The original outer reverse primer for nifS (nifS719R) (Margos et al., 2008) was used as the inner reverse primer, while the forward primer (nifS1F) remained the same. PCR conditions were the same as published previously (Margos et al., 2008).

Sequence analyses

The PCR products of the MLSA genes clpA, clpX, nifS, pepX, pyrG, recG, rplB and uvrA were sequenced in both forward and reverse directions. The sequences and their traces were then viewed, compared manually and sorted using Seqman (DNASTAR, Madison, USA). The IGS was sequenced in a single direction only and sequences were searched against sequences available in the GenBank database using the NCBI BLAST function (http://www.ncbi.nlm.nih.gov/BLAST/) to identify the species of the spirochaetal strain. Mixed infections were detected by double peaks in the chromatograms and were excluded from further analyses.

MLSA, alignments and constructing phylogenies

All sequences were compared with those in the MLST database (http://borrelia.mlst.net). Unique alleles and allelic profiles were given new allele and sequence type numbers respectively. As there was no allele over-lap between species, the MLSA data were split into species for analysis. Borrelia burgdorferi strains were excluded from analysis as there were too few samples in the data set for population studies.
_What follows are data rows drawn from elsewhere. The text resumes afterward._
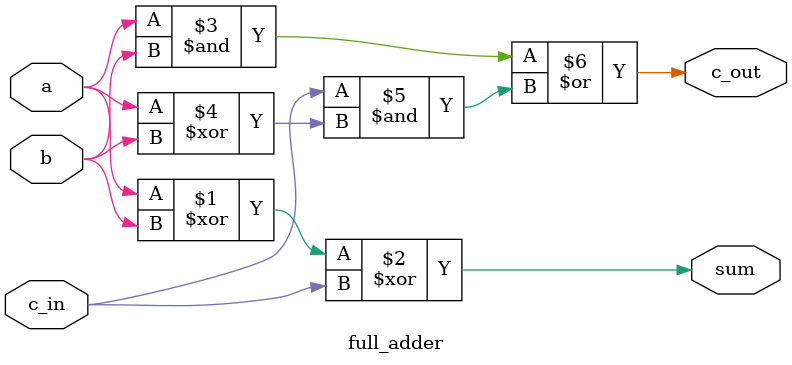
<source format=v>
module full_adder (
    input a, b, c_in, // Define input ports a, b and c_in
    output sum , c_out // Define output ports sum and c_out
);

assign sum = a ^ b ^ c_in; // Define Sum logic
assign c_out = ((a & b) | (c_in & (a ^ b))); // Define Carry_out logic

endmodule

</source>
Sequence alignments were generated using MUSCLE Multiple Sequence Alignment Software (Edgar, 2004). Mega 4.0 (Kumar et al., 2004) was used to visualize the alignments and ensure the alignment remained in frame. Mean p-distance (π) and non-synonymous to synonymous substitutions (dN/dS) of genes were also determined using MEGA 4.0 for each species. dN/dS ratio was determined using the modified Nei-Gojobori method and Jukes-Cantor model.
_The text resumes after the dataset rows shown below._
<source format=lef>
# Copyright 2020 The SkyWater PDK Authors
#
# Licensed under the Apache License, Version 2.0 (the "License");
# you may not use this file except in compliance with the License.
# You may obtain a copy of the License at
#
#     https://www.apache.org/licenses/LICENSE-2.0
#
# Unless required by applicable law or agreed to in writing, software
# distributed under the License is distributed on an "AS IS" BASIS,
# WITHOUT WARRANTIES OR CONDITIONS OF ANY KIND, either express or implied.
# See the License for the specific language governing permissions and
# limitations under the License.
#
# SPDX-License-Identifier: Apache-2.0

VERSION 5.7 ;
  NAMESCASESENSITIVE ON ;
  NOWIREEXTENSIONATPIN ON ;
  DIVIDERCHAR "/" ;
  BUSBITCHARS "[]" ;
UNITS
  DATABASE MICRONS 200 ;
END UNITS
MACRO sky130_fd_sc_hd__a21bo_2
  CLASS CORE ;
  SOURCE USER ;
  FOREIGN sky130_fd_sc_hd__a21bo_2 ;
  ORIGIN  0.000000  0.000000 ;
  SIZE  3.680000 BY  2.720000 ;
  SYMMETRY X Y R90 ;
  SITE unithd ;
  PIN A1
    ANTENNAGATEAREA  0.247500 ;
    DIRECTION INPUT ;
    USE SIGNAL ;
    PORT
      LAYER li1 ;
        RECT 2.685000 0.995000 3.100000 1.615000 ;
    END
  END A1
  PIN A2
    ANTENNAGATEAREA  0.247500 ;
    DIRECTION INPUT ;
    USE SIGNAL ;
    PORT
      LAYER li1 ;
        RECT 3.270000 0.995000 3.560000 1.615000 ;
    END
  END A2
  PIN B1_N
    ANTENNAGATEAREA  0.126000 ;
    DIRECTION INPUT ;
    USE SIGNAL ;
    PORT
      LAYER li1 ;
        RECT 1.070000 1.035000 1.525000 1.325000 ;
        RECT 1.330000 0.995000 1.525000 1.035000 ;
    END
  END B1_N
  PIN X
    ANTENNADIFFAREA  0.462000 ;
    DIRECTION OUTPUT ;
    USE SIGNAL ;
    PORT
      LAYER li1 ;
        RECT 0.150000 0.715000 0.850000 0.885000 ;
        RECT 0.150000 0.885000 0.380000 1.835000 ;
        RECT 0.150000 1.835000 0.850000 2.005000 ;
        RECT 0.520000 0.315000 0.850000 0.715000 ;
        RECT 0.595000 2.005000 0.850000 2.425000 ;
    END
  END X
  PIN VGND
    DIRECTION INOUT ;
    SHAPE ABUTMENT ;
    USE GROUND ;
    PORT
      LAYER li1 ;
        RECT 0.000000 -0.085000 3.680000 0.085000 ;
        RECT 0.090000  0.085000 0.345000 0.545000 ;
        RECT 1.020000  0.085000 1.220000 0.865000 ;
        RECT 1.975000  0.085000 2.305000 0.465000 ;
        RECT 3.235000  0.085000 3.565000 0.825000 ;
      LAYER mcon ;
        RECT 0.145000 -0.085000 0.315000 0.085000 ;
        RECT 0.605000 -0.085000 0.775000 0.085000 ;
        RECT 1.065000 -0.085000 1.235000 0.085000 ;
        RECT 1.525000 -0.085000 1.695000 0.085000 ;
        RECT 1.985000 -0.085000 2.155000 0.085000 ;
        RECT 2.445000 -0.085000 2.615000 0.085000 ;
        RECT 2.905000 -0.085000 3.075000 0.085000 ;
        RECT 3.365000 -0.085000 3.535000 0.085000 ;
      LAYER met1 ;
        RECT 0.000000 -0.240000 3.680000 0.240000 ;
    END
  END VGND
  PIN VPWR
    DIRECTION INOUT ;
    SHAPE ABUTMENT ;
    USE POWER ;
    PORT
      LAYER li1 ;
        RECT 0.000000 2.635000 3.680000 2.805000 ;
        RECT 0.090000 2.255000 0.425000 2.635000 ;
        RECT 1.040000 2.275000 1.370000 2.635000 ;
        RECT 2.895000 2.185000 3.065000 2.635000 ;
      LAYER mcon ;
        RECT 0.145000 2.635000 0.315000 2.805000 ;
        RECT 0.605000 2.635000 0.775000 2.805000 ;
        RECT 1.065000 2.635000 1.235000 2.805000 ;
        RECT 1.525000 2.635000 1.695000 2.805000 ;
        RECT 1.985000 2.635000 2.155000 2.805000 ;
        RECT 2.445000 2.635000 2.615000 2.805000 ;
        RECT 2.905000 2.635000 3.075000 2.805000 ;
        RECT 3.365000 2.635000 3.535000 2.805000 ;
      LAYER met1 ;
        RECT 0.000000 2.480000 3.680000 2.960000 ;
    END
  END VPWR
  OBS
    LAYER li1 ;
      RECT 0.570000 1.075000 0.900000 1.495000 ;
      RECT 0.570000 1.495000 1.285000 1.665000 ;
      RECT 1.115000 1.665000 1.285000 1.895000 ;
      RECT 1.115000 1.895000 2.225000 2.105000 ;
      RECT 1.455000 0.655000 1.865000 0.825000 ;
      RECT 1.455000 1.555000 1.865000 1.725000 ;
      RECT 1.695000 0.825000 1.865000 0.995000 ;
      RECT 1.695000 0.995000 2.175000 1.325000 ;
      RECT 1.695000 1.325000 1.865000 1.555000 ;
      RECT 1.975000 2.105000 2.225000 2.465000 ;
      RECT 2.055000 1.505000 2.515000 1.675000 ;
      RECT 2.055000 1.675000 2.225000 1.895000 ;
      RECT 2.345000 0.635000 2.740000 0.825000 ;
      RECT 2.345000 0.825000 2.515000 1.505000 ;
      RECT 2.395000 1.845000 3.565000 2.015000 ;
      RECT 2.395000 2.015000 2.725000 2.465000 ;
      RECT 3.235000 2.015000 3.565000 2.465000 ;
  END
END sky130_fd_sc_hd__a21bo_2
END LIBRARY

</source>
Phylogenetic trees were constructed for the concatenated housekeeping genes using PhyML 3.0 using the ATGC Montpellier bioinformatics platform (Guindon and Gascuel, 2003). The evolutionary model used in the phylogenic analysis was determined using FindModel (Tao et al., 2009). For all phylogenies constructed, the general time reversible (GTR) model with gamma-distributed rate variation across sites was selected. The starting tree was a BIONJ tree and the type of tree improvement was subtree pruning and regrafting (SPR) and nearest neighbour interchange (NNI). The branch support values were estimated using approximate likelihood ratios (aLRT) and Shimodaira–Hasegawa-like (SH-like) method. All other settings remained as the default settings.

Data analysis

Allelic profiles, generated by MLST, were separated into species and entered into the comparative goeBURST algorithm (Francisco et al., 2009). goeBURST was used to identify founder STs and their relationship to other STs through single- and double-locus variants (SLVs and DLVs).

Pairwise FST values were used to compare genetic polymorphism between LB populations in France, Germany, England and Latvia in each of the three species using ARLEQUIN 3.1 (Excoffier et al., 2005), 1000 permutations were run to assess the significance of the FST value.


We are thankful to Muriel Cornet for providing us with cultured DNA strains from the Institute Pasteur strain collection. We would also like to thank Laura Brett and Shun-Yue Chan who assisted in the preliminary screening of British ticks.